AgentSkillsCN

OCR Text Extraction

利用 Windows 本机 OCR 功能从图像中提取文本。

SKILL.md
--- frontmatter
name: OCR Text Extraction
description: Extract text from images using native Windows OCR capabilities.

OCR Text Extraction Skill

This skill allows the agent to extract text from images (PNG, JPG, BMP, etc.) using the native Windows OCR engine. It is highly reliable on Windows systems and requires .NET 8.

Capabilities

  • Extract plain text from images.
  • Support for multiple languages (based on Windows user profile).
  • High performance using native system APIs.

Requirements

  • .NET 8 SDK: Must be installed on the system.
  • Windows 10/11: Uses the Windows.Media.Ocr API.

Usage

1. Identify the Image

Locate the absolute path to the image you want to process.

2. Run the OCR Tool

The skill includes a pre-configured C# tool.
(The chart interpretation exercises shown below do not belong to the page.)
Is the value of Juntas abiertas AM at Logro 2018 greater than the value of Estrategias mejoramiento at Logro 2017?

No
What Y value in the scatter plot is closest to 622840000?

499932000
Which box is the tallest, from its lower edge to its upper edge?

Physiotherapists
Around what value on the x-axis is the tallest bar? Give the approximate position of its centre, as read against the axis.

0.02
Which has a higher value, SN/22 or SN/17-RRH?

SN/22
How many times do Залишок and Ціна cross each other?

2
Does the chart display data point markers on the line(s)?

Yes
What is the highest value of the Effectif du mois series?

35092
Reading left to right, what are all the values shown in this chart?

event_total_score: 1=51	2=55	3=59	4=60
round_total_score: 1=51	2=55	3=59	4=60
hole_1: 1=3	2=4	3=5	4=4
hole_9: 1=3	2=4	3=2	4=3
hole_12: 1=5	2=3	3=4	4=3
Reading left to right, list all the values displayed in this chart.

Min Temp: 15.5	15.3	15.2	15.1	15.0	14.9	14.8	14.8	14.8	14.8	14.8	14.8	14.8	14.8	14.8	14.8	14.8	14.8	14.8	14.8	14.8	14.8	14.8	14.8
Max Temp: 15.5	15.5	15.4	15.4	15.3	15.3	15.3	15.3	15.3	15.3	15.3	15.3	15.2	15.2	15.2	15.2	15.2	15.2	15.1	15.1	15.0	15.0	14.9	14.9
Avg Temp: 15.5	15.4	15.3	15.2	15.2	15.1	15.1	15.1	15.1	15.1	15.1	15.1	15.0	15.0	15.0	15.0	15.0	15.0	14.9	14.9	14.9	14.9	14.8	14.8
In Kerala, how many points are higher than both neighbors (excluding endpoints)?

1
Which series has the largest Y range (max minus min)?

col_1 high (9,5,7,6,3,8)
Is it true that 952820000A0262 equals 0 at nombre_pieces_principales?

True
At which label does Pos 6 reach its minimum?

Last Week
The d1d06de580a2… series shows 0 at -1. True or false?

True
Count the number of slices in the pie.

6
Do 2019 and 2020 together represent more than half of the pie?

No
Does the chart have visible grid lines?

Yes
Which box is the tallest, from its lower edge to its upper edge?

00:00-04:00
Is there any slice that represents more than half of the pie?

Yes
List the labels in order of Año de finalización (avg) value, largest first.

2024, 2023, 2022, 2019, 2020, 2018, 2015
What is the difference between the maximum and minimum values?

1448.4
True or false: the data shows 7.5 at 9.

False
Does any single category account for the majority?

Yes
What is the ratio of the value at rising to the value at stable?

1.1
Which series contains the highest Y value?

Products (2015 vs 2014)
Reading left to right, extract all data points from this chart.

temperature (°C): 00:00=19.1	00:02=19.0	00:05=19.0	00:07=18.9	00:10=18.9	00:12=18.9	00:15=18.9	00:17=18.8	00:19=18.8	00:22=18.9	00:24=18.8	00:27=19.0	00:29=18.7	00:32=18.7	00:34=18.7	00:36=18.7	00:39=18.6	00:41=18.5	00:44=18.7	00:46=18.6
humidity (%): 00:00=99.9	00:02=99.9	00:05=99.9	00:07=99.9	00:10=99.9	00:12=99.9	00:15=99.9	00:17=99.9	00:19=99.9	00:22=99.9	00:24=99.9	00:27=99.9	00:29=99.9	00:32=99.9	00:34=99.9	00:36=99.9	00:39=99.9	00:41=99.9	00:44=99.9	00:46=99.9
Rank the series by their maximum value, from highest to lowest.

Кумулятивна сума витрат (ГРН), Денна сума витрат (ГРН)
You can run it using:

powershell
dotnet run --project .agent/skills/ocr/scripts/OCREngine/OCREngine.csproj -- "C:\path\to\image.png" "C:\path\to\output.md"

Implementation Details

The tool targets net8.0-windows10.0.19041.0 to access the Windows.Media.Ocr namespace without needing external heavy dependencies like Tesseract or OpenCV.